Saved data entries:
- - - -
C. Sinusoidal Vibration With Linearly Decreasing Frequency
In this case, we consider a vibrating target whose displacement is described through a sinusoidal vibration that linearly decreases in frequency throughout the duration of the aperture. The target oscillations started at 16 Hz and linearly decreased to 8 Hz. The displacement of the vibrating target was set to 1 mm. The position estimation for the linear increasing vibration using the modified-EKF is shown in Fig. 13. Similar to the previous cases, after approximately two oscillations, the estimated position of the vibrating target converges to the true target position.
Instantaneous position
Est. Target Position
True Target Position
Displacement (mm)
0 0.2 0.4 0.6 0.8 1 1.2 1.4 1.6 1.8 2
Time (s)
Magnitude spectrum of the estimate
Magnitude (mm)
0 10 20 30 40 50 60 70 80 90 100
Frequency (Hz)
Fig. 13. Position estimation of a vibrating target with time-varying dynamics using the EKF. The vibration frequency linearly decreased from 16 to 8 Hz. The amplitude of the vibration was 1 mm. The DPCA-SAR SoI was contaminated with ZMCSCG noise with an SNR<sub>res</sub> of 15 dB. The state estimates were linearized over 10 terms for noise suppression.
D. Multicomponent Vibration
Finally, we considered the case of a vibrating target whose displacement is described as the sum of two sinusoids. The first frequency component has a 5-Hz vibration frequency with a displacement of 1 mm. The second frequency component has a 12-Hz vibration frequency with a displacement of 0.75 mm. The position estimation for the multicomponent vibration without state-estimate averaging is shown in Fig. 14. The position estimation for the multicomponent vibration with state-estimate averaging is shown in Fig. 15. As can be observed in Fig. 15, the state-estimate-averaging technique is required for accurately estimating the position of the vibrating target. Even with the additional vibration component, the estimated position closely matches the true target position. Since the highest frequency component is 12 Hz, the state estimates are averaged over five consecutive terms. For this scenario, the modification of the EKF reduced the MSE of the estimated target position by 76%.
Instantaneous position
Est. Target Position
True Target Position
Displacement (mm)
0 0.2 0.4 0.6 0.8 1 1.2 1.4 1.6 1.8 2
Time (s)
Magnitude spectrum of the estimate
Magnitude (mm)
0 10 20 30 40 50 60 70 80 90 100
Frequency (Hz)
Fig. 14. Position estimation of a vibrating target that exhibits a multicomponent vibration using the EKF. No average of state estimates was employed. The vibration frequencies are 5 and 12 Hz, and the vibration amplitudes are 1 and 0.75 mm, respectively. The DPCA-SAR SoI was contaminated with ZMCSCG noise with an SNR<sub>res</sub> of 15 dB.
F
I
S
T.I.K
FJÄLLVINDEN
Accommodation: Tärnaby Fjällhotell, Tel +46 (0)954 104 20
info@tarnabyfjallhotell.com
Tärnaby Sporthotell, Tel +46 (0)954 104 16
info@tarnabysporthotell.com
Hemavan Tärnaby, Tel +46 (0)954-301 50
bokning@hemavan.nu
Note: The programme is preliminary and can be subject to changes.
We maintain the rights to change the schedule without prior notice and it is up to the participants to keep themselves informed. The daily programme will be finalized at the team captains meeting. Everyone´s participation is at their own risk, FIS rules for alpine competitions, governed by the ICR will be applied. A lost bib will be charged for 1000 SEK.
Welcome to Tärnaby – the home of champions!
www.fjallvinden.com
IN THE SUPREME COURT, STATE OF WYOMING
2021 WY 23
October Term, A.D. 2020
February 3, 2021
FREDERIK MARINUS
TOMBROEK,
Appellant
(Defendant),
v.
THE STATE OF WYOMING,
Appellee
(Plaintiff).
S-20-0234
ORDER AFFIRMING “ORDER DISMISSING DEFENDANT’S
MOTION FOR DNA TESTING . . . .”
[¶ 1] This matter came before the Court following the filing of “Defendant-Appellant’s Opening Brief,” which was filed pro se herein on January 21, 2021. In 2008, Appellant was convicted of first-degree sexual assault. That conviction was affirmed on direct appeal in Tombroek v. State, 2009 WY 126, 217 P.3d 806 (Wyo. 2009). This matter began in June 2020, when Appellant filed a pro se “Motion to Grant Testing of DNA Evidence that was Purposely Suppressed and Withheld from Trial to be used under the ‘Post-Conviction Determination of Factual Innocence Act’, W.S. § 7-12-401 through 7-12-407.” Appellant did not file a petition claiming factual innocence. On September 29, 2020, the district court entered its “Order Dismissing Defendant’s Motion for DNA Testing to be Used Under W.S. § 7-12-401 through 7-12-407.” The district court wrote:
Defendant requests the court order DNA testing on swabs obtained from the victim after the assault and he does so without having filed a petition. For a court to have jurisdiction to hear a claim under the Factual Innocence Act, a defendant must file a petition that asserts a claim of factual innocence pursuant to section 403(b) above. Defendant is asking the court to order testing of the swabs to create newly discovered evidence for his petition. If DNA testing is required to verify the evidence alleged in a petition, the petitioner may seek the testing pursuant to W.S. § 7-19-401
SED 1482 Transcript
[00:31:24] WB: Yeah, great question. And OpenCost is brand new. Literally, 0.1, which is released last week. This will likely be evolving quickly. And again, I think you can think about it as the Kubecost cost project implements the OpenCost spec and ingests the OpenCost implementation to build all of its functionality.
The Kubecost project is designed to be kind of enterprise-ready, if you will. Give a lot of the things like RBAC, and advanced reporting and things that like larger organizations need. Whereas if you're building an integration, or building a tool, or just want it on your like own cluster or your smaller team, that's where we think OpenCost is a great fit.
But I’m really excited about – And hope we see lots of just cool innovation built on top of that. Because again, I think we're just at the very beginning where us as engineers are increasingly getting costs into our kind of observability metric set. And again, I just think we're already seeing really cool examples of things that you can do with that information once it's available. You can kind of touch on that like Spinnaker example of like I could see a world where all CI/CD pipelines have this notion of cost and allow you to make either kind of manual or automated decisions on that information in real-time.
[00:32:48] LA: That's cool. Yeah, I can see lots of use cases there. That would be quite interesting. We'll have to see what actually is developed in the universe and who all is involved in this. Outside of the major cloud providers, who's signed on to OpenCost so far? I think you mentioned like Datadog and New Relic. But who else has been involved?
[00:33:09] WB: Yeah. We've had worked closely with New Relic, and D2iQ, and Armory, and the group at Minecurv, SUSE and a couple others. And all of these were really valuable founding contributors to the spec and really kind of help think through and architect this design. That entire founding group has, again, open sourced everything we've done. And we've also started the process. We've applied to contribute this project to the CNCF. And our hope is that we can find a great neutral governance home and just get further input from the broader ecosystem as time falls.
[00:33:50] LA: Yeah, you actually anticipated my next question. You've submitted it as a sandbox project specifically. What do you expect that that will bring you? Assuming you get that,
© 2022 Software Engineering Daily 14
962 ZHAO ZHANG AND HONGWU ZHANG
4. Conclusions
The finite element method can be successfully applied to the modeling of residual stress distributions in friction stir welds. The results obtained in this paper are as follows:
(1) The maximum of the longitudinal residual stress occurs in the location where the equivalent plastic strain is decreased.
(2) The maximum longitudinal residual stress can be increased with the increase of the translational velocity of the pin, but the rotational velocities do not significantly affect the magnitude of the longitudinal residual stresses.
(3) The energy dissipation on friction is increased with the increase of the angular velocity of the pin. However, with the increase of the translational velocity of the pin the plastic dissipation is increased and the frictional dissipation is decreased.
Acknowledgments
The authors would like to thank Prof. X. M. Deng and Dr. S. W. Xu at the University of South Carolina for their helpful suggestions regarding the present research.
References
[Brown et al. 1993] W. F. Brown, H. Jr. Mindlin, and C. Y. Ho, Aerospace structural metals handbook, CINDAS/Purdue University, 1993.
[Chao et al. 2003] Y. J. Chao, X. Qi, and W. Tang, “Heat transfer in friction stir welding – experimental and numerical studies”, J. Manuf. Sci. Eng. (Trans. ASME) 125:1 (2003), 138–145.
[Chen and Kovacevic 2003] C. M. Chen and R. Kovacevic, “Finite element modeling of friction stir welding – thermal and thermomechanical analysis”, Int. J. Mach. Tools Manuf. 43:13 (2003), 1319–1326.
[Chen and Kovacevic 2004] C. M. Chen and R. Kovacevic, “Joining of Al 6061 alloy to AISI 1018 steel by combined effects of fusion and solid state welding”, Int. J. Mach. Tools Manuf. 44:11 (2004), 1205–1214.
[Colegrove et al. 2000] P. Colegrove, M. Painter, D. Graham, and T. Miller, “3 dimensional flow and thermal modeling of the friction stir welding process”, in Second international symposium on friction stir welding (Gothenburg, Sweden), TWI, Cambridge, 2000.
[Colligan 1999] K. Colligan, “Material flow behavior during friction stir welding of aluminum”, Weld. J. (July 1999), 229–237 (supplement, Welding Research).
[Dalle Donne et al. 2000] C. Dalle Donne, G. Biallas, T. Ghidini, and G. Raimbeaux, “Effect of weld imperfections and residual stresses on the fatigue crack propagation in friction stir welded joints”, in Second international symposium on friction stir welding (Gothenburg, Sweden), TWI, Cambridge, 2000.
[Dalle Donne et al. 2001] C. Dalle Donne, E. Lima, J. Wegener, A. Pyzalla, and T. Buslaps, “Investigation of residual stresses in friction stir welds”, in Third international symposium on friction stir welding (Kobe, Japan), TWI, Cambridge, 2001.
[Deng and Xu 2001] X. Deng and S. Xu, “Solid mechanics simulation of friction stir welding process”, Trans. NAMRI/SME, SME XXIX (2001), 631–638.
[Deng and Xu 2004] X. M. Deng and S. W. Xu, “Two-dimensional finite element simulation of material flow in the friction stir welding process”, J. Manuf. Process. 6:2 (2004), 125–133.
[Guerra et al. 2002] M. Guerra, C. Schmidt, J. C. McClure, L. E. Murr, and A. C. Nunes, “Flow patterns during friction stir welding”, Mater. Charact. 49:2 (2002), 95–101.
- - - -
#### Aim of the exercise:
When you reach the line that contains "D. Multicomponent Vibration", stop; that line and every line before it, from the very first line of the data, should be restated word for word.

#### Exercise result:
C. Sinusoidal Vibration With Linearly Decreasing Frequency
In this case, we consider a vibrating target whose displacement is described through a sinusoidal vibration that linearly decreases in frequency throughout the duration of the aperture. The target oscillations started at 16 Hz and linearly decreased to 8 Hz. The displacement of the vibrating target was set to 1 mm. The position estimation for the linear increasing vibration using the modified-EKF is shown in Fig. 13. Similar to the previous cases, after approximately two oscillations, the estimated position of the vibrating target converges to the true target position.
Instantaneous position
Est. Target Position
True Target Position
Displacement (mm)
0 0.2 0.4 0.6 0.8 1 1.2 1.4 1.6 1.8 2
Time (s)
Magnitude spectrum of the estimate
Magnitude (mm)
0 10 20 30 40 50 60 70 80 90 100
Frequency (Hz)
Fig. 13. Position estimation of a vibrating target with time-varying dynamics using the EKF. The vibration frequency linearly decreased from 16 to 8 Hz. The amplitude of the vibration was 1 mm. The DPCA-SAR SoI was contaminated with ZMCSCG noise with an SNR<sub>res</sub> of 15 dB. The state estimates were linearized over 10 terms for noise suppression.
D. Multicomponent Vibration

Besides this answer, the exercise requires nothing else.